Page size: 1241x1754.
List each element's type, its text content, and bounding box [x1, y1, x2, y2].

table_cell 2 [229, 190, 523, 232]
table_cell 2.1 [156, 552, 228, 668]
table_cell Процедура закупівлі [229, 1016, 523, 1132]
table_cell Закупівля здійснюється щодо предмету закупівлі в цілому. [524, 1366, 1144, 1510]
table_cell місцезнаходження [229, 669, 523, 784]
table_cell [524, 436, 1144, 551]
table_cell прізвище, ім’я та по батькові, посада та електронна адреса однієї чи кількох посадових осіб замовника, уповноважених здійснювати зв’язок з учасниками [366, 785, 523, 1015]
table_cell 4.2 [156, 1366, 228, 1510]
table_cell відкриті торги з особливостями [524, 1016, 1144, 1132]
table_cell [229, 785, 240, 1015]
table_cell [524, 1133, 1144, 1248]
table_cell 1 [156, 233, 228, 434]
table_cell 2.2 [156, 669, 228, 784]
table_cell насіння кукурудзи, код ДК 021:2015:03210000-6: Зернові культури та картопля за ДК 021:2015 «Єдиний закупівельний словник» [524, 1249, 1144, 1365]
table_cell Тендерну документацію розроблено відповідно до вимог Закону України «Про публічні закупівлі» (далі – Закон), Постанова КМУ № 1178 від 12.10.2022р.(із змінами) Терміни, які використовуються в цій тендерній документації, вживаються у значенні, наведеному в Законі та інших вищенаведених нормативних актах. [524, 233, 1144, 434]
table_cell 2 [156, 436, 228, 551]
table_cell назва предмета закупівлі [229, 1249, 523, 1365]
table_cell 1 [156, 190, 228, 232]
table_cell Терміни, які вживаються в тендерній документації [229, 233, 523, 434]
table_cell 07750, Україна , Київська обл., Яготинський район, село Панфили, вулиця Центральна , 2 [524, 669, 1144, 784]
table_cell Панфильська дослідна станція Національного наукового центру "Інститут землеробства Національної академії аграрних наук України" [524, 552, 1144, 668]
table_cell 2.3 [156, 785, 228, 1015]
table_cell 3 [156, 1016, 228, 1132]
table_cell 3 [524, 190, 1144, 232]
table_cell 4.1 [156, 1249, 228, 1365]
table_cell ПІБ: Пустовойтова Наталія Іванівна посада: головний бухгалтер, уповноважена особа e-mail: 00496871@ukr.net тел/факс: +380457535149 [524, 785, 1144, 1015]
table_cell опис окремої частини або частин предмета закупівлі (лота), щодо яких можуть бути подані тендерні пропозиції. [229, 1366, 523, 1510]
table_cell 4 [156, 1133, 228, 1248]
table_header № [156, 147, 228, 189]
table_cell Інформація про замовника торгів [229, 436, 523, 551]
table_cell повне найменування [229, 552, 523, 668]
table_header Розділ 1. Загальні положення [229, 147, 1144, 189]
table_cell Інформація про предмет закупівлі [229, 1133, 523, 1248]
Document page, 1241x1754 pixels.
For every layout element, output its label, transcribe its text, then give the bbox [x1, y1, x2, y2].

++++++

All of the records must be retyped exactly as they are.

Page size: 1241x1754.
List each element's type, its text content, and bounding box [x1, y1, x2, y2].

table_cell 2 [229, 190, 523, 232]
table_cell 2.1 [156, 552, 228, 668]
table_cell Процедура закупівлі [229, 1016, 523, 1132]
table_cell Закупівля здійснюється щодо предмету закупівлі в цілому. [524, 1366, 1144, 1510]
table_cell місцезнаходження [229, 669, 523, 784]
table_cell [524, 436, 1144, 551]
table_cell прізвище, ім’я та по батькові, посада та електронна адреса однієї чи кількох посадових осіб замовника, уповноважених здійснювати зв’язок з учасниками [366, 785, 523, 1015]
table_cell 4.2 [156, 1366, 228, 1510]
table_cell відкриті торги з особливостями [524, 1016, 1144, 1132]
table_cell [229, 785, 240, 1015]
table_cell [524, 1133, 1144, 1248]
table_cell 1 [156, 233, 228, 434]
table_cell 2.2 [156, 669, 228, 784]
table_cell насіння кукурудзи, код ДК 021:2015:03210000-6: Зернові культури та картопля за ДК 021:2015 «Єдиний закупівельний словник» [524, 1249, 1144, 1365]
table_cell Тендерну документацію розроблено відповідно до вимог Закону України «Про публічні закупівлі» (далі – Закон), Постанова КМУ № 1178 від 12.10.2022р.(із змінами) Терміни, які використовуються в цій тендерній документації, вживаються у значенні, наведеному в Законі та інших вищенаведених нормативних актах. [524, 233, 1144, 434]
table_cell 2 [156, 436, 228, 551]
table_cell назва предмета закупівлі [229, 1249, 523, 1365]
table_cell 1 [156, 190, 228, 232]
table_cell Терміни, які вживаються в тендерній документації [229, 233, 523, 434]
table_cell 07750, Україна , Київська обл., Яготинський район, село Панфили, вулиця Центральна , 2 [524, 669, 1144, 784]
table_cell Панфильська дослідна станція Національного наукового центру "Інститут землеробства Національної академії аграрних наук України" [524, 552, 1144, 668]
table_cell 2.3 [156, 785, 228, 1015]
table_cell 3 [156, 1016, 228, 1132]
table_cell 3 [524, 190, 1144, 232]
table_cell 4.1 [156, 1249, 228, 1365]
table_cell ПІБ: Пустовойтова Наталія Іванівна посада: головний бухгалтер, уповноважена особа e-mail: 00496871@ukr.net тел/факс: +380457535149 [524, 785, 1144, 1015]
table_cell опис окремої частини або частин предмета закупівлі (лота), щодо яких можуть бути подані тендерні пропозиції. [229, 1366, 523, 1510]
table_cell 4 [156, 1133, 228, 1248]
table_header № [156, 147, 228, 189]
table_cell Інформація про замовника торгів [229, 436, 523, 551]
table_cell повне найменування [229, 552, 523, 668]
table_header Розділ 1. Загальні положення [229, 147, 1144, 189]
table_cell Інформація про предмет закупівлі [229, 1133, 523, 1248]
Document page, 1241x1754 pixels.
For every layout element, output its label, transcribe its text, then give the bbox [x1, y1, x2, y2].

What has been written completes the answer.